WHAT THE TASK ASKS:
Starting at the beginning of the records and ending at the line containing "Andrés Daffonchio, Camila", rewrite those lines with "suplentes" replaced by "sustitutos" and everything else left unchanged. Give only those lines, and leave the pictures out of your answer.

AVAILABLE DATA:
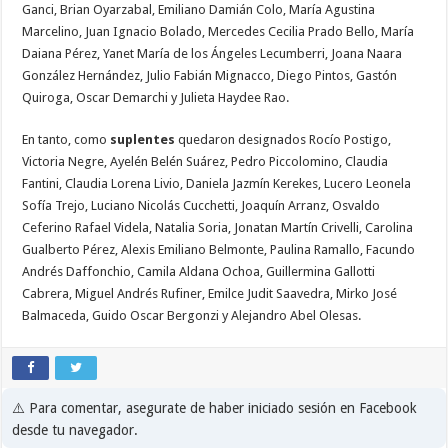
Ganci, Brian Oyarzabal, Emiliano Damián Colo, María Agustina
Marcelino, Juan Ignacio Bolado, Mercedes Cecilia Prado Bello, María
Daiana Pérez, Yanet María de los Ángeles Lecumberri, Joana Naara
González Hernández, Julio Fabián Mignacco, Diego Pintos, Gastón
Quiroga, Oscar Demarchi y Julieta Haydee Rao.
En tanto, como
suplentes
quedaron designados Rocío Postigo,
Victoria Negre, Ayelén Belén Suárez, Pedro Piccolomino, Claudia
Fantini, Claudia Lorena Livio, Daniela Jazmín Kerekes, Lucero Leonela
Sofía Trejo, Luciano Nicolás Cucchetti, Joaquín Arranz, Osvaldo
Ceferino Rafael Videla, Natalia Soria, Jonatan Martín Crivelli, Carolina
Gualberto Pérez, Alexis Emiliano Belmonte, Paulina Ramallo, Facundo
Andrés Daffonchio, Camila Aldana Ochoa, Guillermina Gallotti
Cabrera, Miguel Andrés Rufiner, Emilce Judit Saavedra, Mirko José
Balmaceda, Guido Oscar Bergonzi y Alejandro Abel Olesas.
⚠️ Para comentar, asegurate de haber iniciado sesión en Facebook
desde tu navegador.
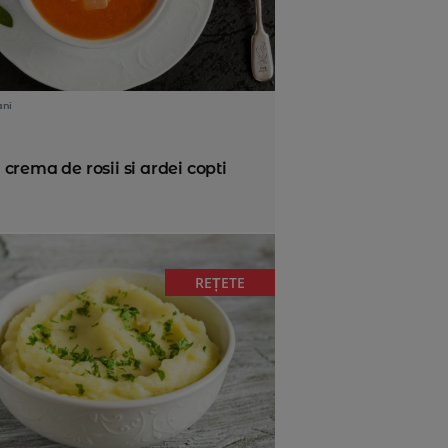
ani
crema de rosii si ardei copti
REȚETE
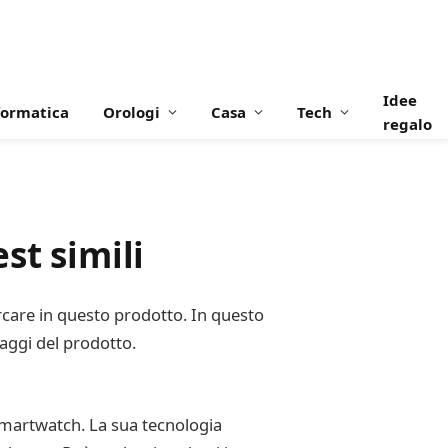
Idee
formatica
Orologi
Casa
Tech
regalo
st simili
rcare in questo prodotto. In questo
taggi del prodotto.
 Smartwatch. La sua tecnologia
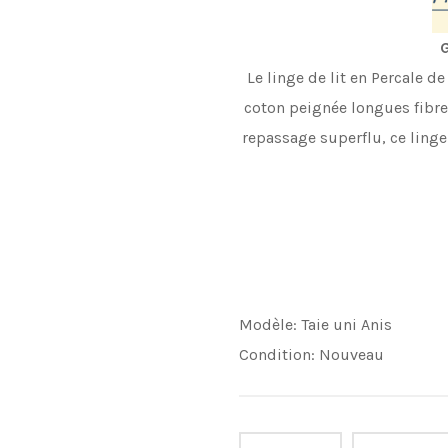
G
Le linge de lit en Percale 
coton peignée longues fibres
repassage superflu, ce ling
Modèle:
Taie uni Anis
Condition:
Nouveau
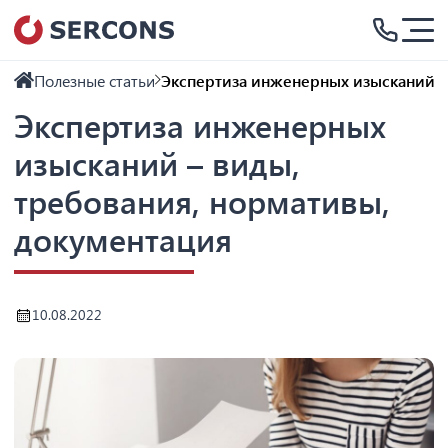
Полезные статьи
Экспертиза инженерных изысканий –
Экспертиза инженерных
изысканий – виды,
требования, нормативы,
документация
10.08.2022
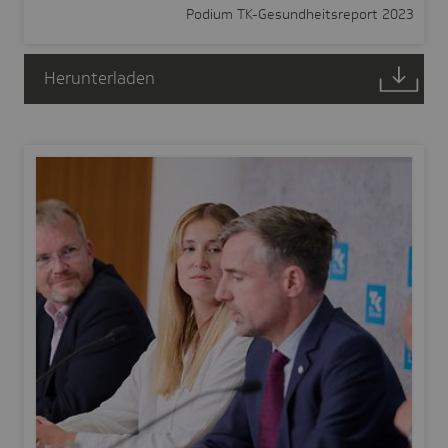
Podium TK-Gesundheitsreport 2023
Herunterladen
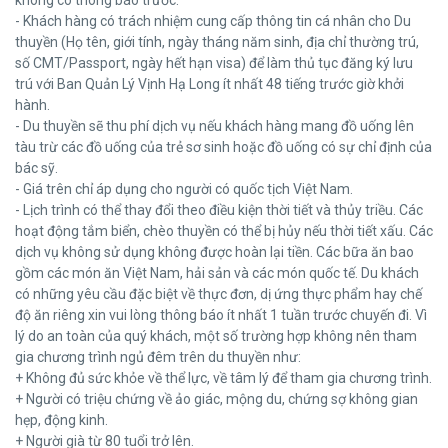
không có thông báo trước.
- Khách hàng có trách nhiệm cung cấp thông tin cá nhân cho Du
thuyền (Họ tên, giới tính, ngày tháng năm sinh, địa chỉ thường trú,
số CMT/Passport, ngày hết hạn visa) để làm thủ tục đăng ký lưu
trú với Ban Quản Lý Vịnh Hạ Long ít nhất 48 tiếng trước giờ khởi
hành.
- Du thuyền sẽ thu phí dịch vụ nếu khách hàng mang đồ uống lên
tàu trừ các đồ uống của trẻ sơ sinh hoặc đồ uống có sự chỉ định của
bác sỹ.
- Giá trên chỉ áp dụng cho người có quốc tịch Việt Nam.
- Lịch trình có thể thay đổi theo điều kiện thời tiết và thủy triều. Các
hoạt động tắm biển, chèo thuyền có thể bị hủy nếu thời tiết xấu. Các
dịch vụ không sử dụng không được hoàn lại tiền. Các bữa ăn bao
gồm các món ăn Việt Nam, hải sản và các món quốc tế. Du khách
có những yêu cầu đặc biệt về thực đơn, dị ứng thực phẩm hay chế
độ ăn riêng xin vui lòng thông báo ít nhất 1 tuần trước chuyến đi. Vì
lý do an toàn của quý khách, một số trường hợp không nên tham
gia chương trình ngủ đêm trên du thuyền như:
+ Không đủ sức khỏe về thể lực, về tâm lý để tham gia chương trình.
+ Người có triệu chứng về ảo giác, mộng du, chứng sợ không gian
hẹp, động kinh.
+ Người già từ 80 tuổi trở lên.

ANSWER TO THE EXERCISE:
Ganci, Brian Oyarzabal, Emiliano Damián Colo, María Agustina
Marcelino, Juan Ignacio Bolado, Mercedes Cecilia Prado Bello, María
Daiana Pérez, Yanet María de los Ángeles Lecumberri, Joana Naara
González Hernández, Julio Fabián Mignacco, Diego Pintos, Gastón
Quiroga, Oscar Demarchi y Julieta Haydee Rao.
En tanto, como
sustitutos
quedaron designados Rocío Postigo,
Victoria Negre, Ayelén Belén Suárez, Pedro Piccolomino, Claudia
Fantini, Claudia Lorena Livio, Daniela Jazmín Kerekes, Lucero Leonela
Sofía Trejo, Luciano Nicolás Cucchetti, Joaquín Arranz, Osvaldo
Ceferino Rafael Videla, Natalia Soria, Jonatan Martín Crivelli, Carolina
Gualberto Pérez, Alexis Emiliano Belmonte, Paulina Ramallo, Facundo
Andrés Daffonchio, Camila Aldana Ochoa, Guillermina Gallotti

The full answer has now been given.